Vélopousse is a collaborative project initiated by the community youth employment centre Carrefour jeunesse-emploi Hochelaga-Maisonneuve, a service of the Corporation de développement de l’Est (CDEST). It began operating in the summer of 2012. Its main objective: give local youth age 20 to 30 the opportunity to put their energy and skills to work in service to their neighbourhood through a stimulating job. The Port of Montreal is a proud partner of Vélopousse. Its contribution has been in the form of a grant towards the construction of booths and training the cycling tour guides about the history of the Port of Montreal.




Open houses at Contrecœur

On the evening of December 1, the city’s multicultural centre resounded with discussions among the residents of Contrecoeur and Verchère. More than 200 had accepted the Port of Montreal’s invitation. On the agenda: the project to develop a container terminal on land owned by the Port of Montreal in this municipality.

The person overseeing the project, Daniel Dagenais, Vice-President, Operations at the Port, was on hand to explain the ins and outs of this port development, and to answer people’s questions. His team was by his side: Claude Deschambault, Director of Operations, Environment; Claude Beaubien, Chief Engineer, Infrastructure Management; and Sophie Roux, Director of Communications.

The participants were interested. They wanted to know all about the project and asked about environmental issues, truck and train traffic and job creation for the region. The project is expected to create 470 jobs/year during construction and up to 1,000 jobs once the terminal is in operation. Well-known figures in municipal politics were in the crowd, including the Mayor of Contrecoeur, Suzanne Dansereau, and several city counsellors. All in all, the project was well received.
Completion of the container terminal, which has been underway for four years, will take about ten years. It is still in the planning stage. When it will actually be shovel-ready depends on several factors, such as continued growth in container traffic, positive impacts from the new economic agreement between Canada and the European Union and completion of the financing structure.

These open houses on December 1 were preceded by meetings with close to 40 municipal, environmental, government and transportation stakeholders, in keeping with the Port of Montreal’s commitment to carry out this project with the people of the region in a spirit of openness, communication and transparency.

Next step: the Port team will compile the information gathered during this pre-consultation process, enabling it to complete the “Project Description” document that it will file with the Canadian Environmental Assessment Agency.
To view the schematic of the assessment process



New passenger terminal project

Last fall was definitely open house season at the Port of Montreal!

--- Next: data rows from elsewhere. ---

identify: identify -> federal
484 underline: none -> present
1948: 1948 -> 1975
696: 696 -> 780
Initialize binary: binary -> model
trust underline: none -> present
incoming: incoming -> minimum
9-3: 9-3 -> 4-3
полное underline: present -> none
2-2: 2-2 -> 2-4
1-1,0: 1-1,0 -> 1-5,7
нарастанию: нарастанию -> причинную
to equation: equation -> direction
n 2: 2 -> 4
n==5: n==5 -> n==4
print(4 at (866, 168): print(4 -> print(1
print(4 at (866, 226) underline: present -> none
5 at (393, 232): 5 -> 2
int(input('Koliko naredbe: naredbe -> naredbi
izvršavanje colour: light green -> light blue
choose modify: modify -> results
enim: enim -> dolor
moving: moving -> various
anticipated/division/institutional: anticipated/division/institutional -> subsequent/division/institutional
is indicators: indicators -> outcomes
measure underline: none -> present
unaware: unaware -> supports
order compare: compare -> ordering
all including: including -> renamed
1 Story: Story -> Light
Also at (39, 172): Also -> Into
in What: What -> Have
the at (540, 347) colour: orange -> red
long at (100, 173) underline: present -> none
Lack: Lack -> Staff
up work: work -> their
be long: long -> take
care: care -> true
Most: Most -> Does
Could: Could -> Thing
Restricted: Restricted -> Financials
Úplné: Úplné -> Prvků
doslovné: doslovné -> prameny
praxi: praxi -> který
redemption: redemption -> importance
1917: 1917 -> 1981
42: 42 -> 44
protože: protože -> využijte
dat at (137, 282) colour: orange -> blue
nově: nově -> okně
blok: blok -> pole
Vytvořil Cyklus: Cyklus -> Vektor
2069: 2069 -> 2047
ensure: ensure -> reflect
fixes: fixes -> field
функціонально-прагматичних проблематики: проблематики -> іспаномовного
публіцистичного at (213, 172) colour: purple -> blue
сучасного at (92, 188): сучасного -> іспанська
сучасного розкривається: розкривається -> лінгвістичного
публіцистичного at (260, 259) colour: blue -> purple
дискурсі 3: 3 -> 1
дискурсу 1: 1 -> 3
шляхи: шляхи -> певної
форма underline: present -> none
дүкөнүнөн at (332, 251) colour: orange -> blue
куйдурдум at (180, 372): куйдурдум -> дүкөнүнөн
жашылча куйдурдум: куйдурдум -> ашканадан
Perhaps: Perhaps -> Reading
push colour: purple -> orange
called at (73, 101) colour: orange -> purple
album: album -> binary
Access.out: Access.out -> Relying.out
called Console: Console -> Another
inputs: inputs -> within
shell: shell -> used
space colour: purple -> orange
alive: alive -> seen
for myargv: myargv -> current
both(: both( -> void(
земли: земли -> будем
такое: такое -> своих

On December 4, 5 and 6, residents of the Old Port were invited to a meeting at Iberville Passenger Terminal to get the scoop on a terminal restoration project put forward by the port as a contribution to mark the 375th anniversary of the city of Montreal.

Every year a growing number of cruise passengers arrive in Montreal and spread out through the streets of the Old Port and downtown, attracted by its historic old European districts and its big city appeal all wrapped up in francophone culture.

Yet Iberville Passenger Terminal, inaugurated in 1967 for Man and His World universal exhibit, although regularly maintained, now needs a serious makeover.

The project proposed by the Port of Montreal has two objectives: 1. Give Montreal a world-class passenger terminal; 2. Bring Montrealers and the St. Lawrence closer together. Accordingly, Alexandra Pier will be lowered and levels of terraces will guide visitors down to almost the water level. In addition, an observation tower will give residents and tourists an outstanding view of the river, facilities in the Old Port and neighbouring port operations. To top things off, the terminal will sport a green roof.

Naturally, carrying out this $78 million project depends on getting all the financing in place. Already the City of Montreal has announced its contribution of $15 million, and the MPA continues to work on the aspect of the project.